The Sheriff's Office said it could not confirm how many people were on board. He said the FAA and the National Transportation Safety Board will be investigating. Herwig said the plane is owned by McAir LLC of West Memphis, Ark. Toledo Bend is on the Texas-Louisiana border. No Louisiana law enforcement agencies were working with the search and rescue.
Texas Department of Public Safety officials say search teams have discovered human body parts among the wreckage of a fixed wing single engine 2006 CIRRUS SR22 that crashed Tuesday afternoon in East Texas. The remains have been taken to Starr Funeral Home in Hemphill.

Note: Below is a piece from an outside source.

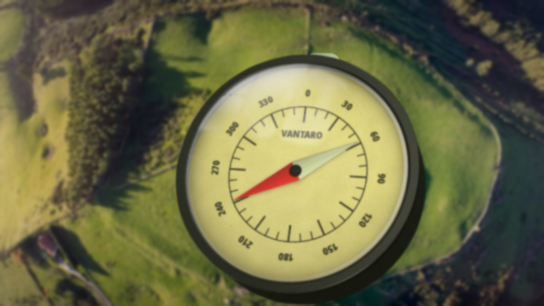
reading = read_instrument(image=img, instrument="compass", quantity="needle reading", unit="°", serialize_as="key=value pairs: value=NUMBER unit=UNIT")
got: value=240 unit=°
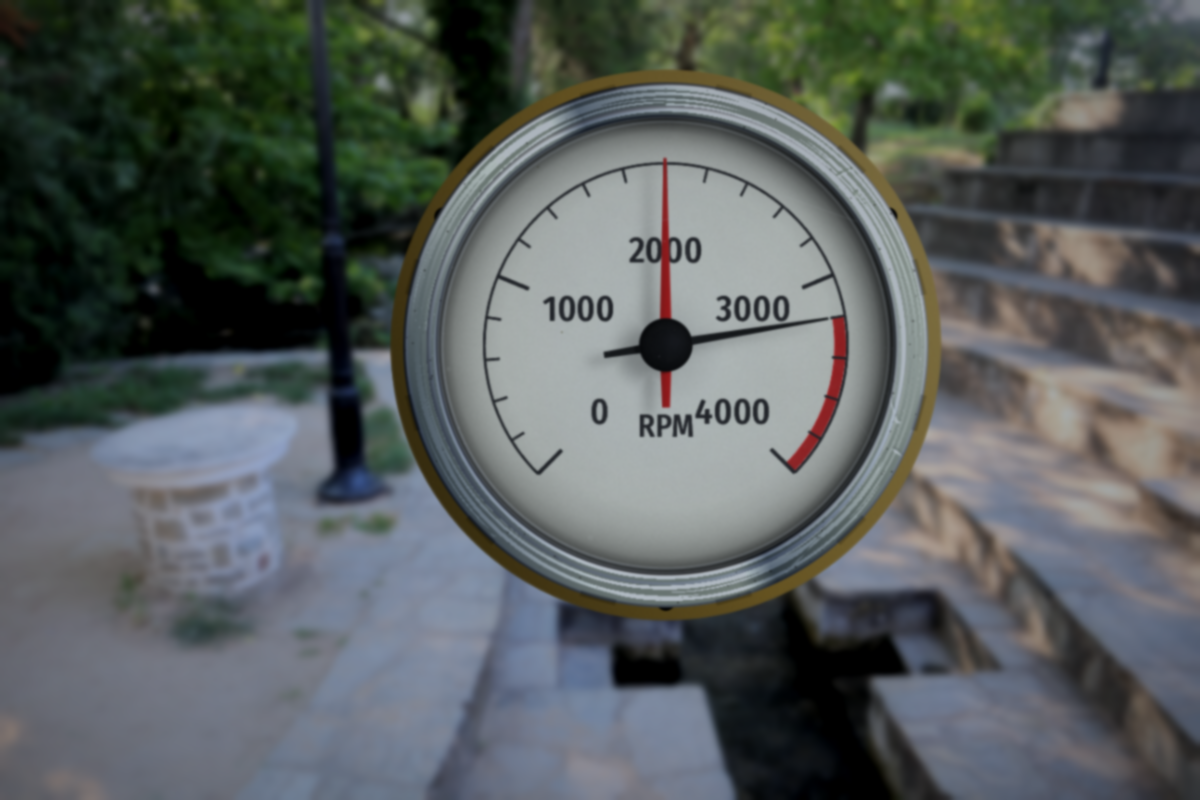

Fifty-four-year-old Daniel McIntire of Humble, Texas, George McFadden of New York and 34-year-old Heather Hardin of Pecan Island Louisiana all died in the crash. The three are business partners working for Crescent Directional Drilling out of Houston. The companies chief operating officer, Michael Torres, said that McIntire, who was piloting the plane, was the chief financial officer for the company and McFadden was the companies principal owner but was not involved in the day to day operations. A Texas Department of Public Safety operator said witnesses a plane sputtering, but it was obscured by clouds. The plane then broke through the clouds and hit the lake nose first. A dispatcher with the Sabine County Sheriff's Office says the plane went down close to the Indian Mounds Recreation Area. The Sabine County Sheriff's Office spent most of Tuesday evening sorting through the wreckage of the plane that crashed in the Toledo Bend Reservoir, finally calling off the search due to darkness and thunderstorms in the area. The search resumed at sunrise Wednesday morning. A spokesperson with the regional FAA office says air traffic controllers sent out a bulletin that the plane was missing about 3:55 Tuesday afternoon. Shortly after, they received a 9-1-1 telephone call saying a plane had crashed into the Toledo Bend Reservoir. Multiple agencies were involved in the recovery effort, as search and rescue reportedly set up headquarters in the Indian Mounds community, East of Hemphill off of FM 3382. The plane, reportedly an SR22, is listed as belonging to MCAIR LLC of West Memphis, Arkansas. It was traveling from Tupelo, Mississippi on its way to David Wayne Hooks Airport in the Houston area. An NTSB official said the plane traveled in a straight arrow direction for an hour and a half with contact with an FAA tower before taking a nose dive into the water. They say thay is very unusual and something they will be looking into as they continue to investigate.Investigators also say the plane was equipped with a parachute that was never deployed.